温習(五)
閉められた扉を見つめながら、千広さんの言っていた事を思い出す。
百瀬さんと一君の心残りを解消したのは、本当に僕だったのだろうか?
確かにきっかけを作ったのは僕だったかもしれないけれど、二人とも最後は自分自身で心残りを解消していたような気がする。
素敵な絵を完成させたのは百瀬さん自身だし、一君も電話で直接自分でお礼を言った訳だ。
「――そうか。自分がやり残した事とか後悔してる事、心残りになってる事を何とかしたいから、皆この店を訪ねて来るんだ」
絵を描く場所を仲介して、僕らの力でどうにもならないのならば専門家の人を紹介する。そして、心残りや後悔してる事を、みんな相談しに来るんだ。それが八百万仲介紹介相談所。
何だか、少しだけ心がスッキリした。答えを直接聞く訳じゃなく、自分で導き出せたのが大きいのかもしれない。なんだか大きな達成感を得られたような気がした。
「やって来る人にとってこんなにも重要なお店で、右も左も分からない僕が働いてて大丈夫なのか?」
この世界の事情を知ってしまった今となっては、そこそこのプレッシャーが掛かる仕事場であるという事が再認識出来た。
それでも、この店の雇われ店主である千広さんが、『いつまででも居て良い』と言ってくれた事はとても心強く、同時にすごく嬉しい言葉だった。だから、大変かもしれないけれど、この仕事を続けようと思った。
そして、いつか自分の後悔していた事を思い出そうと心に固く誓った。
「それにしても、その心残りが無くなったらどうなるんだろう?」
僕がここで仕事を始めてから出会った人達の後悔、心残りを思い出してみる。
百瀬さんは、絵を描きたかった。九十九兄弟は、きっと喧嘩の仲直りだったんだと思う。京香さんは好きな人への告白で、五十棲さんはおふくろの味をもう一度食べたい。

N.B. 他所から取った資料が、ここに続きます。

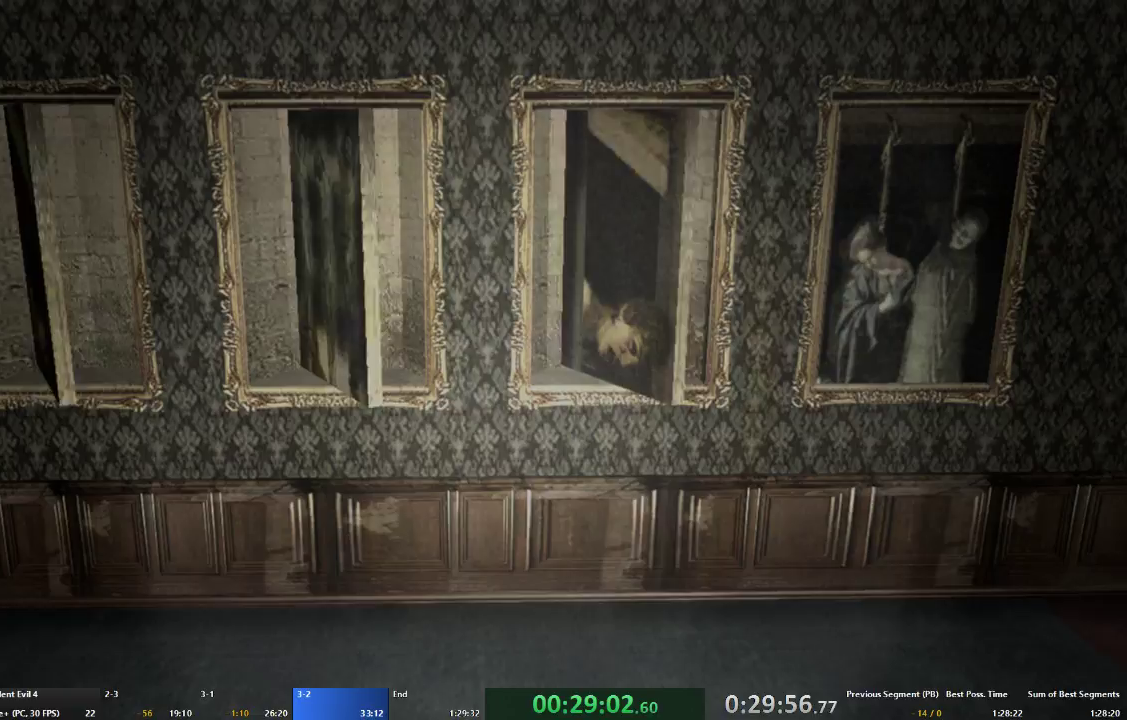
{"dt_ms": 500, "buttons": ["DPAD_RIGHT"], "left_stick": "center", "right_stick": "center", "events": [[500, "DPAD_RIGHT", "down"]]}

千広さんのお母さんの十和子さんは、何になるんだろう?日記帳を見つけたいって話だったような気がするけれど、千広さんが強引にまとめて帰しちゃったから良く分からないな。あの辺はまだ謎な事が多い。でも、千広さんに直接聞くと嫌がられるからなあ。
一君は百瀬さんにお礼を言えた。市川三久さんは旅に出たいって話だったし、二見静さんは手紙を渡したいって言っていたけれど、あの日は色々あったせいで詳しく話は聞いていない。
「あの手紙どうなったのかな?」
僕以外誰もいない部屋に呟きだけが広がって行く。
あの時、手紙の返事は期待するなって千広さんは言っていた。あれは一体どういう意味なんだろうか?